## WHAT YOU WILL DO
Set the following entries down again exactly, line by line.

## Collected data
=======

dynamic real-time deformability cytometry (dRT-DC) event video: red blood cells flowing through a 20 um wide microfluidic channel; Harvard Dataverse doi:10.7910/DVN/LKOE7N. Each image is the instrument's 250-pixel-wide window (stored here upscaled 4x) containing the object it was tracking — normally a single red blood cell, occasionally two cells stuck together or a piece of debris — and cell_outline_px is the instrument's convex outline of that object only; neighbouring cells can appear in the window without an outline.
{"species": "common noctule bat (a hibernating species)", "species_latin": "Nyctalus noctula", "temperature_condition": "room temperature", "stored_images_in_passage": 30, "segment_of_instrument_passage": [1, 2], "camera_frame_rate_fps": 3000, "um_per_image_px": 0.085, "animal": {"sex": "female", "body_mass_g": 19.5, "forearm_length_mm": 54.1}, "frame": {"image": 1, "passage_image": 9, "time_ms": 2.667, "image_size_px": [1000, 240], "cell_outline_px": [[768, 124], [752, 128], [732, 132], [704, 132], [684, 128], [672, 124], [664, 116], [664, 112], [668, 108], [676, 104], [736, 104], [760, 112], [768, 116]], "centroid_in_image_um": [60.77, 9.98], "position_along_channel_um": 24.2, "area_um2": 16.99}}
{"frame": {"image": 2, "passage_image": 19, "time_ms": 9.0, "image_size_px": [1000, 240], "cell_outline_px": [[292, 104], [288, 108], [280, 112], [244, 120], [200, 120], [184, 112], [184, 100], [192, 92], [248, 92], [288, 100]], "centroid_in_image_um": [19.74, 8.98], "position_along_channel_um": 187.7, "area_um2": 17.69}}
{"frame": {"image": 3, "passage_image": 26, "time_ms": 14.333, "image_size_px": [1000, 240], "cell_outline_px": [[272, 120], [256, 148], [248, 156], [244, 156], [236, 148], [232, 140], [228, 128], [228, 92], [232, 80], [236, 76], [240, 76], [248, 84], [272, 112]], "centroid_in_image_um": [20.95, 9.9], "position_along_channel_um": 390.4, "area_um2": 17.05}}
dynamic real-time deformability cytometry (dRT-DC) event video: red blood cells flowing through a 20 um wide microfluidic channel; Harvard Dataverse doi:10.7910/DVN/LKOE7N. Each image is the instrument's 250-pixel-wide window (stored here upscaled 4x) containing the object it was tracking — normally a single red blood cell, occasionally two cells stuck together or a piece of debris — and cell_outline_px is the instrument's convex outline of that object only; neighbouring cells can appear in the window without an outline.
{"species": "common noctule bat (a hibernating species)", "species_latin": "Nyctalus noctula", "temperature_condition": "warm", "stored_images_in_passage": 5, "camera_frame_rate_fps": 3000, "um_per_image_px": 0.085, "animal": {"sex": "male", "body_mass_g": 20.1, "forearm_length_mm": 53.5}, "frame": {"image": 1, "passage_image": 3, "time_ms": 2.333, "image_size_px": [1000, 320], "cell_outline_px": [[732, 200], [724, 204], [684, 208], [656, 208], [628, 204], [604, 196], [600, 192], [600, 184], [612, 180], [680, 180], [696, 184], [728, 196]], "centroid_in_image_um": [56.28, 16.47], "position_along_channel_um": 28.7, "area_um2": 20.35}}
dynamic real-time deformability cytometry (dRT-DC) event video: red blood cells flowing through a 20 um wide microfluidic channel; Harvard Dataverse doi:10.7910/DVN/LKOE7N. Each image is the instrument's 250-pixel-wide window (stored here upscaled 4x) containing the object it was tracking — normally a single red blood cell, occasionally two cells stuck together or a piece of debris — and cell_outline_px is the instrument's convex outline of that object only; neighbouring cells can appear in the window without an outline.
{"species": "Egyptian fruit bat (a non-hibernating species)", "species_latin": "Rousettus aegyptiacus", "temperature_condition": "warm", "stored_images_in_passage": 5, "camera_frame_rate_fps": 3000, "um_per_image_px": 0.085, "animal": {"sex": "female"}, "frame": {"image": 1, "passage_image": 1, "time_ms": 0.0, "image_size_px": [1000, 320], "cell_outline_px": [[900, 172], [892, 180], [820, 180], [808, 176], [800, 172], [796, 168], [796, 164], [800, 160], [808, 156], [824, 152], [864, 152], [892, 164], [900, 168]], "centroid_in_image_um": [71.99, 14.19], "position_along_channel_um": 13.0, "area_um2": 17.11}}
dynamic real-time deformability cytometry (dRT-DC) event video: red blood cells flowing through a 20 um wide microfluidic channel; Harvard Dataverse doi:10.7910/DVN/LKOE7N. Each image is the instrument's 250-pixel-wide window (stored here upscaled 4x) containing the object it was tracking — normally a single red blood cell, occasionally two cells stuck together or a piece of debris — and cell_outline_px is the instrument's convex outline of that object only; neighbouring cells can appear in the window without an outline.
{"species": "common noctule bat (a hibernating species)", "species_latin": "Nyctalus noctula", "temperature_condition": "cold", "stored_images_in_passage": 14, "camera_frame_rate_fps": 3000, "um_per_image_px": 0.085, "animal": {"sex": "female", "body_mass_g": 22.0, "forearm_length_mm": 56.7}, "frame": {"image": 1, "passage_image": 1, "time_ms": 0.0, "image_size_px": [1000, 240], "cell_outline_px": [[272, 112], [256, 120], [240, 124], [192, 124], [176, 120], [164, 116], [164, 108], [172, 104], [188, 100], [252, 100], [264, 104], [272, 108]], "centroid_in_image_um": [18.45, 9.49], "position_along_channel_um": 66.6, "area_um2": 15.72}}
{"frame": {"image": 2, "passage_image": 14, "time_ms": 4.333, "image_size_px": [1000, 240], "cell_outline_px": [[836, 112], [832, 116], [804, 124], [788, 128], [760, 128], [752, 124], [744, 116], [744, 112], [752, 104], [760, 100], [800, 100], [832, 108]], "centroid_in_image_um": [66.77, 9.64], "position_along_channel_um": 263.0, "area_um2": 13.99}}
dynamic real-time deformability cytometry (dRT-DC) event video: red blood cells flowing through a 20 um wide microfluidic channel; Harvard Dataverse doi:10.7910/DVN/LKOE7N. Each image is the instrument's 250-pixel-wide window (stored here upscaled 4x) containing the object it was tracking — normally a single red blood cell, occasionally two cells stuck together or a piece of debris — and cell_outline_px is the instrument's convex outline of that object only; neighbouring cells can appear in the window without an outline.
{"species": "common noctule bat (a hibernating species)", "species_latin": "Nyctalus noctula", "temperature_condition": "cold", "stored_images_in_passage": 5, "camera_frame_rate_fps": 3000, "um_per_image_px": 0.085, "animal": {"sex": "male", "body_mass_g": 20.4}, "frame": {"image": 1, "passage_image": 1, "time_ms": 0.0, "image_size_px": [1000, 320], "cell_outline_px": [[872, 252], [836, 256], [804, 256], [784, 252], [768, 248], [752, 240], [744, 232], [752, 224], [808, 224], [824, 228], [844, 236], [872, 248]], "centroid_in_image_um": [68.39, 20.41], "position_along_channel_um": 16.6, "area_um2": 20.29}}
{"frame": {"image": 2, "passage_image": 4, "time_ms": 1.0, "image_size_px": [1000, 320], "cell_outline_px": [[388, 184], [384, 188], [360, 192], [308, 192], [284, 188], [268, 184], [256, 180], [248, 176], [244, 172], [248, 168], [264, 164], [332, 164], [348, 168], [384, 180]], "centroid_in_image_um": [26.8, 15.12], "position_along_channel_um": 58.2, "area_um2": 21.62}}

=======

## REPLY TO THE EXERCISE
dynamic real-time deformability cytometry (dRT-DC) event video: red blood cells flowing through a 20 um wide microfluidic channel; Harvard Dataverse doi:10.7910/DVN/LKOE7N. Each image is the instrument's 250-pixel-wide window (stored here upscaled 4x) containing the object it was tracking — normally a single red blood cell, occasionally two cells stuck together or a piece of debris — and cell_outline_px is the instrument's convex outline of that object only; neighbouring cells can appear in the window without an outline.
{"species": "common noctule bat (a hibernating species)", "species_latin": "Nyctalus noctula", "temperature_condition": "room temperature", "stored_images_in_passage": 30, "segment_of_instrument_passage": [1, 2], "camera_frame_rate_fps": 3000, "um_per_image_px": 0.085, "animal": {"sex": "female", "body_mass_g": 19.5, "forearm_length_mm": 54.1}, "frame": {"image": 1, "passage_image": 9, "time_ms": 2.667, "image_size_px": [1000, 240], "cell_outline_px": [[768, 124], [752, 128], [732, 132], [704, 132], [684, 128], [672, 124], [664, 116], [664, 112], [668, 108], [676, 104], [736, 104], [760, 112], [768, 116]], "centroid_in_image_um": [60.77, 9.98], "position_along_channel_um": 24.2, "area_um2": 16.99}}
{"frame": {"image": 2, "passage_image": 19, "time_ms": 9.0, "image_size_px": [1000, 240], "cell_outline_px": [[292, 104], [288, 108], [280, 112], [244, 120], [200, 120], [184, 112], [184, 100], [192, 92], [248, 92], [288, 100]], "centroid_in_image_um": [19.74, 8.98], "position_along_channel_um": 187.7, "area_um2": 17.69}}
{"frame": {"image": 3, "passage_image": 26, "time_ms": 14.333, "image_size_px": [1000, 240], "cell_outline_px": [[272, 120], [256, 148], [248, 156], [244, 156], [236, 148], [232, 140], [228, 128], [228, 92], [232, 80], [236, 76], [240, 76], [248, 84], [272, 112]], "centroid_in_image_um": [20.95, 9.9], "position_along_channel_um": 390.4, "area_um2": 17.05}}
dynamic real-time deformability cytometry (dRT-DC) event video: red blood cells flowing through a 20 um wide microfluidic channel; Harvard Dataverse doi:10.7910/DVN/LKOE7N. Each image is the instrument's 250-pixel-wide window (stored here upscaled 4x) containing the object it was tracking — normally a single red blood cell, occasionally two cells stuck together or a piece of debris — and cell_outline_px is the instrument's convex outline of that object only; neighbouring cells can appear in the window without an outline.
{"species": "common noctule bat (a hibernating species)", "species_latin": "Nyctalus noctula", "temperature_condition": "warm", "stored_images_in_passage": 5, "camera_frame_rate_fps": 3000, "um_per_image_px": 0.085, "animal": {"sex": "male", "body_mass_g": 20.1, "forearm_length_mm": 53.5}, "frame": {"image": 1, "passage_image": 3, "time_ms": 2.333, "image_size_px": [1000, 320], "cell_outline_px": [[732, 200], [724, 204], [684, 208], [656, 208], [628, 204], [604, 196], [600, 192], [600, 184], [612, 180], [680, 180], [696, 184], [728, 196]], "centroid_in_image_um": [56.28, 16.47], "position_along_channel_um": 28.7, "area_um2": 20.35}}
dynamic real-time deformability cytometry (dRT-DC) event video: red blood cells flowing through a 20 um wide microfluidic channel; Harvard Dataverse doi:10.7910/DVN/LKOE7N. Each image is the instrument's 250-pixel-wide window (stored here upscaled 4x) containing the object it was tracking — normally a single red blood cell, occasionally two cells stuck together or a piece of debris — and cell_outline_px is the instrument's convex outline of that object only; neighbouring cells can appear in the window without an outline.
{"species": "Egyptian fruit bat (a non-hibernating species)", "species_latin": "Rousettus aegyptiacus", "temperature_condition": "warm", "stored_images_in_passage": 5, "camera_frame_rate_fps": 3000, "um_per_image_px": 0.085, "animal": {"sex": "female"}, "frame": {"image": 1, "passage_image": 1, "time_ms": 0.0, "image_size_px": [1000, 320], "cell_outline_px": [[900, 172], [892, 180], [820, 180], [808, 176], [800, 172], [796, 168], [796, 164], [800, 160], [808, 156], [824, 152], [864, 152], [892, 164], [900, 168]], "centroid_in_image_um": [71.99, 14.19], "position_along_channel_um": 13.0, "area_um2": 17.11}}
dynamic real-time deformability cytometry (dRT-DC) event video: red blood cells flowing through a 20 um wide microfluidic channel; Harvard Dataverse doi:10.7910/DVN/LKOE7N. Each image is the instrument's 250-pixel-wide window (stored here upscaled 4x) containing the object it was tracking — normally a single red blood cell, occasionally two cells stuck together or a piece of debris — and cell_outline_px is the instrument's convex outline of that object only; neighbouring cells can appear in the window without an outline.
{"species": "common noctule bat (a hibernating species)", "species_latin": "Nyctalus noctula", "temperature_condition": "cold", "stored_images_in_passage": 14, "camera_frame_rate_fps": 3000, "um_per_image_px": 0.085, "animal": {"sex": "female", "body_mass_g": 22.0, "forearm_length_mm": 56.7}, "frame": {"image": 1, "passage_image": 1, "time_ms": 0.0, "image_size_px": [1000, 240], "cell_outline_px": [[272, 112], [256, 120], [240, 124], [192, 124], [176, 120], [164, 116], [164, 108], [172, 104], [188, 100], [252, 100], [264, 104], [272, 108]], "centroid_in_image_um": [18.45, 9.49], "position_along_channel_um": 66.6, "area_um2": 15.72}}
{"frame": {"image": 2, "passage_image": 14, "time_ms": 4.333, "image_size_px": [1000, 240], "cell_outline_px": [[836, 112], [832, 116], [804, 124], [788, 128], [760, 128], [752, 124], [744, 116], [744, 112], [752, 104], [760, 100], [800, 100], [832, 108]], "centroid_in_image_um": [66.77, 9.64], "position_along_channel_um": 263.0, "area_um2": 13.99}}
dynamic real-time deformability cytometry (dRT-DC) event video: red blood cells flowing through a 20 um wide microfluidic channel; Harvard Dataverse doi:10.7910/DVN/LKOE7N. Each image is the instrument's 250-pixel-wide window (stored here upscaled 4x) containing the object it was tracking — normally a single red blood cell, occasionally two cells stuck together or a piece of debris — and cell_outline_px is the instrument's convex outline of that object only; neighbouring cells can appear in the window without an outline.
{"species": "common noctule bat (a hibernating species)", "species_latin": "Nyctalus noctula", "temperature_condition": "cold", "stored_images_in_passage": 5, "camera_frame_rate_fps": 3000, "um_per_image_px": 0.085, "animal": {"sex": "male", "body_mass_g": 20.4}, "frame": {"image": 1, "passage_image": 1, "time_ms": 0.0, "image_size_px": [1000, 320], "cell_outline_px": [[872, 252], [836, 256], [804, 256], [784, 252], [768, 248], [752, 240], [744, 232], [752, 224], [808, 224], [824, 228], [844, 236], [872, 248]], "centroid_in_image_um": [68.39, 20.41], "position_along_channel_um": 16.6, "area_um2": 20.29}}
{"frame": {"image": 2, "passage_image": 4, "time_ms": 1.0, "image_size_px": [1000, 320], "cell_outline_px": [[388, 184], [384, 188], [360, 192], [308, 192], [284, 188], [268, 184], [256, 180], [248, 176], [244, 172], [248, 168], [264, 164], [332, 164], [348, 168], [384, 180]], "centroid_in_image_um": [26.8, 15.12], "position_along_channel_um": 58.2, "area_um2": 21.62}}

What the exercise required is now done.